The initiative responds to the call made by Pope Francis during the celebration of the World Day of Peace on January 1, 2021, in which he invites communities and organizations to adhere to the principles of the Church's social doctrine as the basis for a culture of care through solidarity, and to express love for others as a "firm and persevering determination to commit oneself to the common good: that is, to the good of all and of each one so that all are truly responsible for all" [cf. St. John Paul II, Encyclical Letter. Sollicitudo rei socialis (December 30, 1987), 38].
Likewise, the implementation of the project is in keeping with the Universal Apostolic Preferences of the Society of Jesus. In a context in which AIDS is associated with sexual promiscuity or marital infidelity, caring for people affected by HIV is a way of being close to those who feel excluded and hopeless. We must consider that almost all the beneficiaries of the project are poor people who, in most cases, have contracted the disease because of their vulnerable situation linked to poverty. The initiative will help give them hope and dignity, improving their health status and allowing them to participate in development activities. In addition, the project will directly reach 125 orphans and vulnerable minors, who will be provided with school kits, and indirectly other minors, who will benefit from the support of their families. Service Yezu Mwiza cares a lot about this kind of interventions that promise a better future to the less fortunate youth of our country.
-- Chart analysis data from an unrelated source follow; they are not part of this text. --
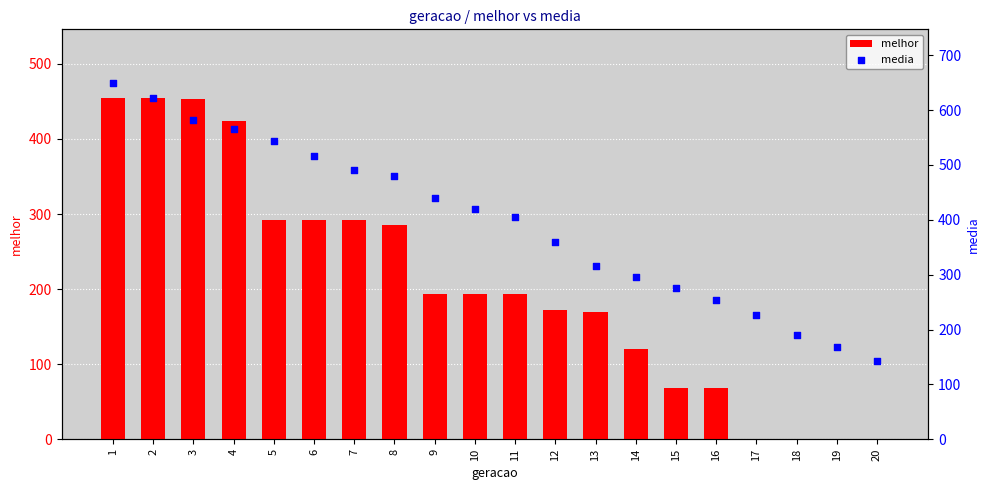

What is the total value across all series at 6?

807.4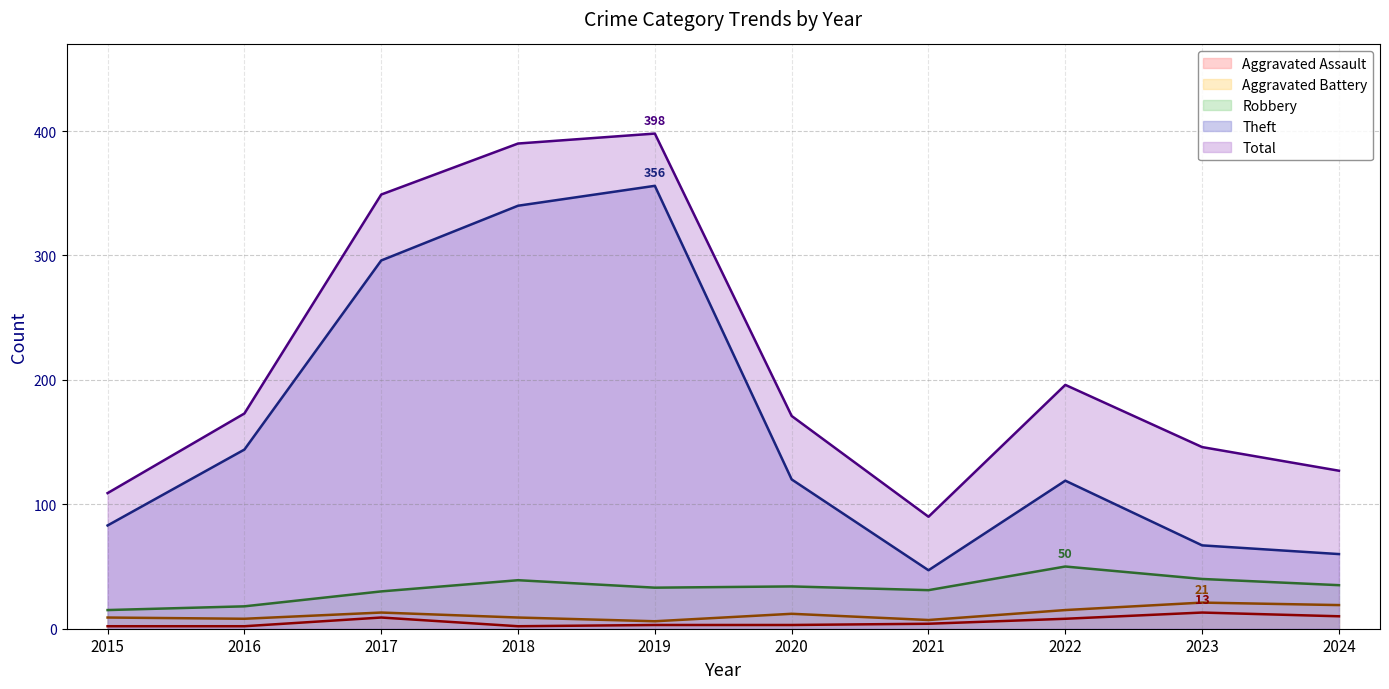

At which category does Theft reach its first local valley?

2021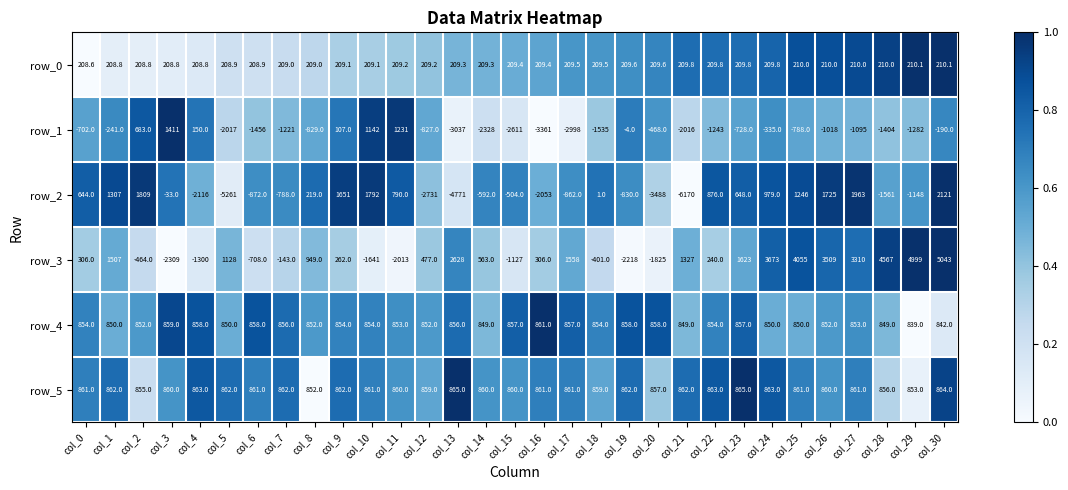

Is the value of row_2 at col_26 greater than the value of row_0 at col_21?

Yes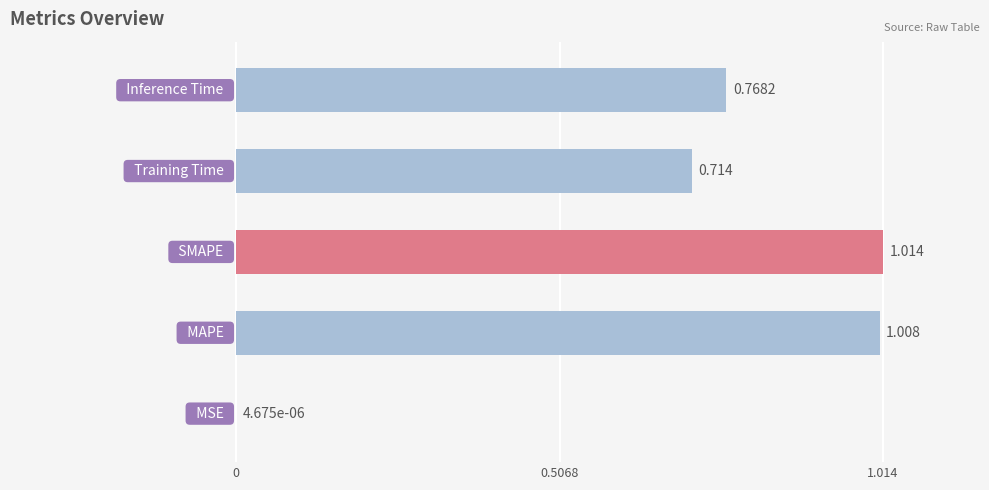

How many categories are shown in the chart?

5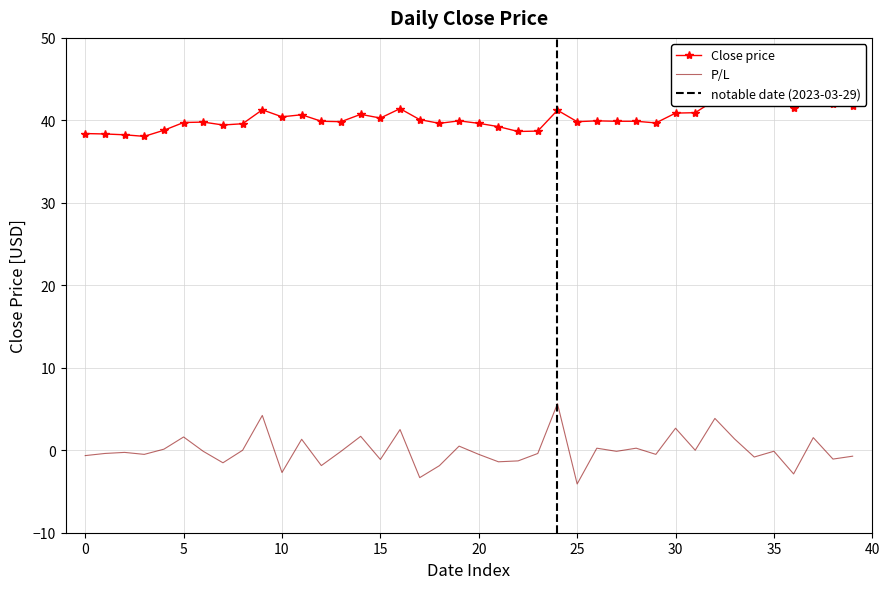

What is the change in value from 2023-02-23 to 2023-03-14?

+1.5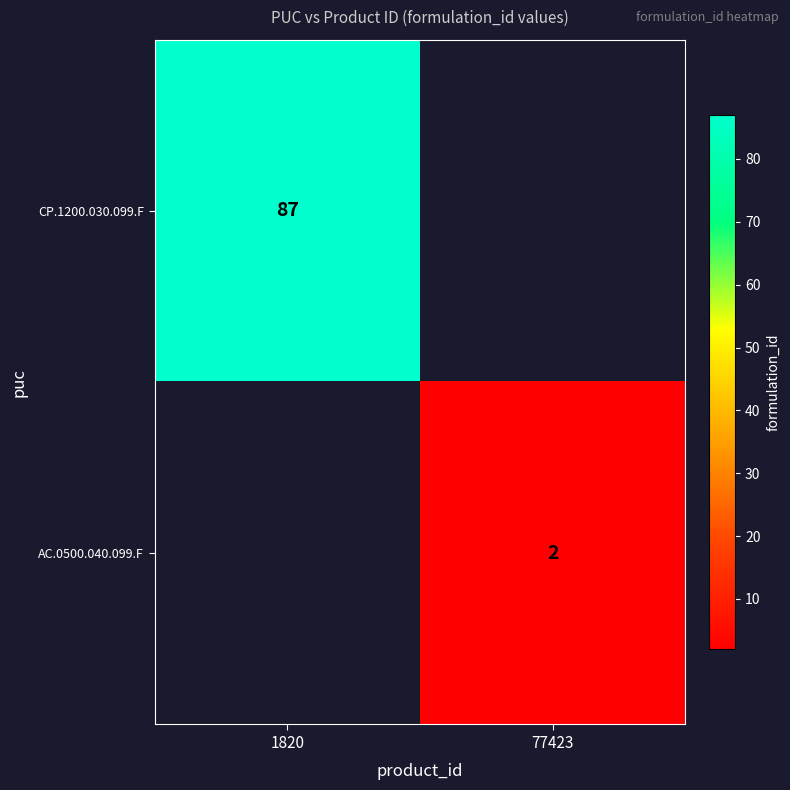

True or false: CP.1200.030.099.F has a value of 50 at 1820.

False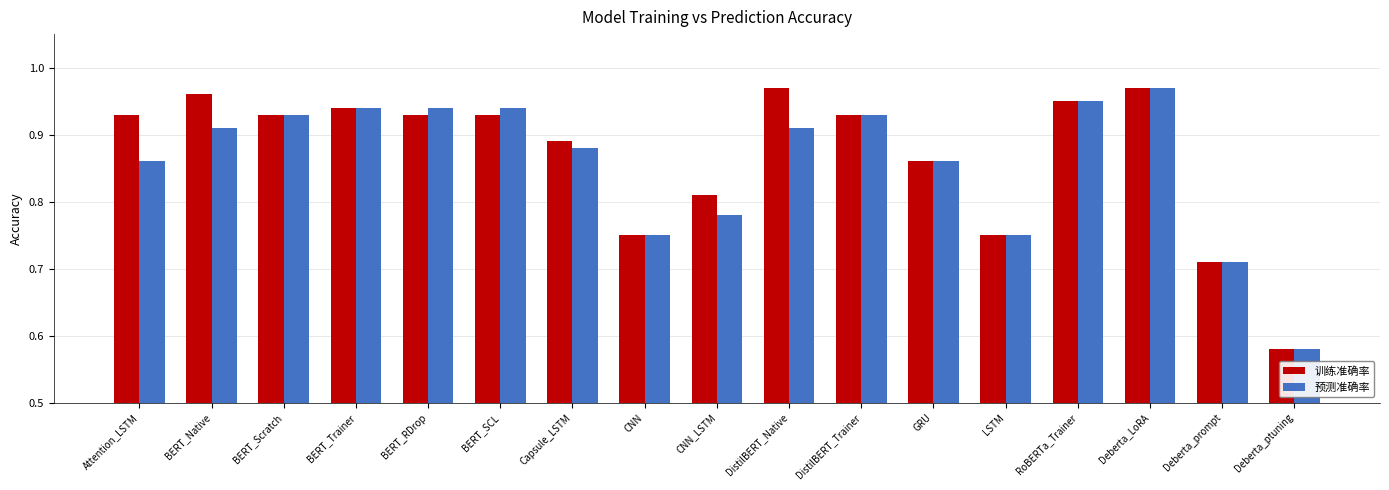

Which label corresponds to the smallest value in the chart?

Deberta_ptuning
The joint action of SYM and the MAGIS Foundation, aimed at providing medical care, accompaniment and economic support to 1,053 people with AIDS, is a unique opportunity and experience to see the person with HIV "not as a statistic, or a means to be exploited and then discarded when no longer useful, but as our neighbor, fellow traveler, called to participate, on a par with us, in the banquet of life to which all are equally invited by God," as Pope Francis reminds us in the aforementioned message "The Culture of Care as a Path to Peace."
On behalf of Yezu Mwiza Service and its beneficiaries, I would like to express my gratitude to all our benefactors and to MAGIS Foundation in particular, because it is thanks to your support that we can all participate in improving the living conditions of the needy people God has placed in our path.